● Set tasks:
1 – Duplicate the passage of the interview transcript starting with "LAMB: December 1941." and going on through "--a security device.".
2 – Answer these questions from the interview transcript:
(a) What month and year does Lamb give for the flag photograph?
(b) Which liner did Lady Soames's father often take across to the United States?
(c) What happened to the grandson's parliamentary seat at the last election?
3 – List every personal name spoken within the lines of the interview transcript, leaving out the speaker labels and giving each distinct name once.

LAMB: The next photograph is your father, Winston, in London buying a flag for--from Clementine in support of her Red Cross aid to Russ--the Russia Fund. We don't have it on the screen yet. We will. What was that about, the whole American Red Cross thing?
Lady SOAMES: Well, that was just--that was an incident in the war. There we are. That was a set-up photograph. It's rather interesting. My mother headed up the Aid to Russia Fund to help Russia after Russia came into the war in July '41. And, in fact, my father was just about to embark on one of his long journeys to see, I think, the president. Can you tell me the date of that photograph?
LAMB: December 1941.
Lady SOAMES: Right. Well, he was just going, I think, to visit the president in Washington, and my mother--there was going to be a flag day--you know, a day when you sold flags for--in aid of a charity. And my mother posed with him selling him a flag. By the time the picture was published on the flag day, my father was overseas, and it was part of a sort of--I mean, it would have been the flag day, anyway, but it was quite a clever device, a sort of --a security device.
LAMB: How often did he ride one of those ships--British ships over to the United States to visit FDR?
Lady SOAMES: Oh, quite a number of times. It would be difficult for me to count, but he used to often go in the Queen Mary, which is the great big liner, but which then was a troop carrier, and part of it used to be boarded off --for my father and his staff and everything to go over. And then he often used to travel back by-- warship, too--the Renand, King George V, so forth and so on.
LAMB: This photograph is of Pamela Churchill Harriman...
Lady SOAMES: Yes.
LAMB: ...and a three-year-old Winston Churchill.
Lady SOAMES: Isn't that charming?
LAMB: This photograph is of Pamela Churchill Harriman...
Lady SOAMES: Yes.
LAMB: ...and a three-year-old Winston Churchill.
Lady SOAMES: Isn't that charming?
LAMB: Who is Winston Churchill in this picture?
Lady SOAMES: Winston Churchill is my son--my brother Randolph's child and my father's grandson, and he is my nephew.
LAMB: And what does he do now?
Lady SOAMES: And this is a lovely--I love the way he's striding along.
LAMB: And you can see in the face--he has the face of a...
Lady SOAMES: Yes.
LAMB: ...of a Churchill.
Lady SOAMES: Yes.
LAMB: Well, what--what is he doing now?
Lady SOAMES: For--for many years he was a member of Parliament until the last election, when his seat ceased to exist, and he's now writing and--but he's not in Parliament. He's not in public life at the moment.
LAMB: And what impact did it have on him that he was Winston Churchill by name?

● Given information:
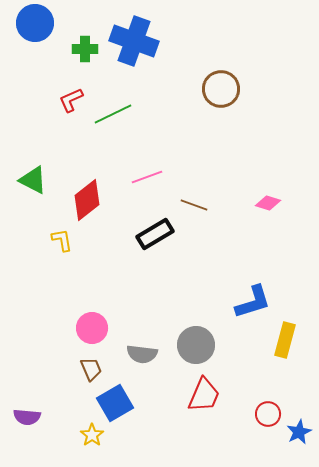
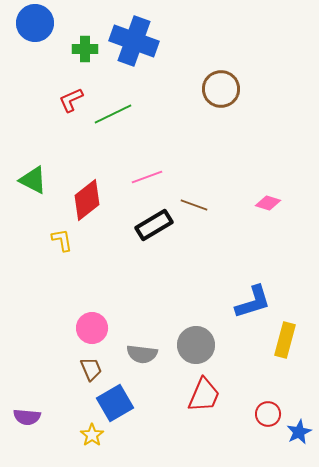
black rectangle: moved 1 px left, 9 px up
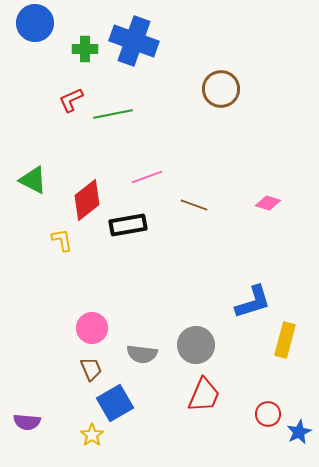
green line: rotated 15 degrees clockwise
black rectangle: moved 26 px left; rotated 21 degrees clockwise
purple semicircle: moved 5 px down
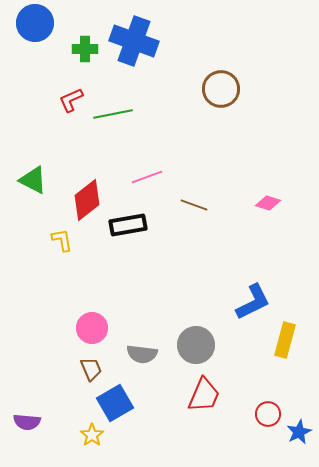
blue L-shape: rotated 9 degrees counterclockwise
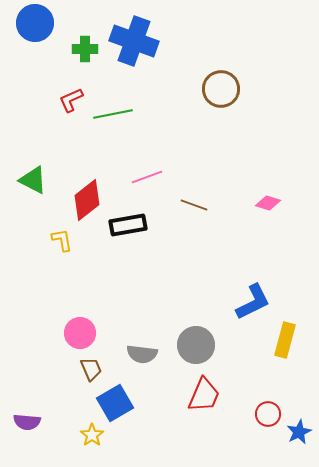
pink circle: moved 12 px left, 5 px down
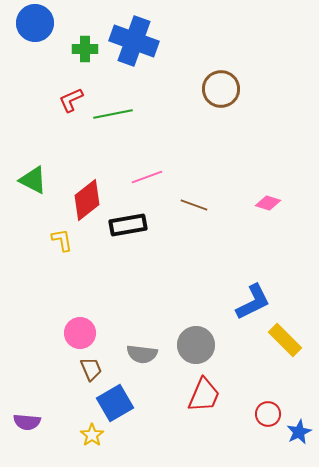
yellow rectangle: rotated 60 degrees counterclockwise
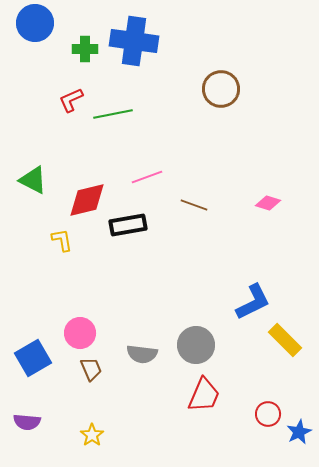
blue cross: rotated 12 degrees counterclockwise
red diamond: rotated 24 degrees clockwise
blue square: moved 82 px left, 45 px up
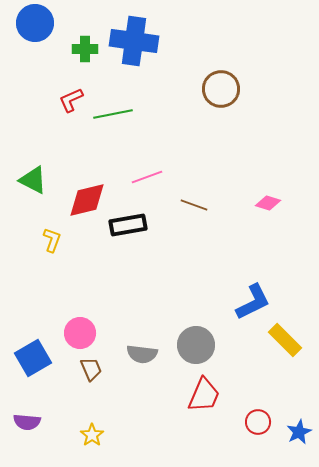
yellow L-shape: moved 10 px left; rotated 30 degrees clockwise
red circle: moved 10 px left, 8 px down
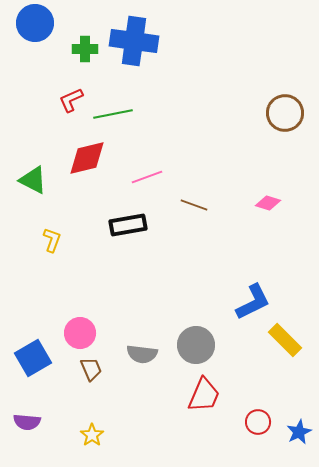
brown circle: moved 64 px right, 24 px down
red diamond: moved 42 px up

● Answers to each task:
1 –
LAMB: December 1941.
Lady SOAMES: Right. Well, he was just going, I think, to visit the president in Washington, and my mother--there was going to be a flag day--you know, a day when you sold flags for--in aid of a charity. And my mother posed with him selling him a flag. By the time the picture was published on the flag day, my father was overseas, and it was part of a sort of--I mean, it would have been the flag day, anyway, but it was quite a clever device, a sort of --a security device.

2 –
(a) December 1941
(b) The Queen Mary
(c) It ceased to exist.

3 –
Winston Churchill
Clementine
FDR
Pamela Churchill Harriman
Randolph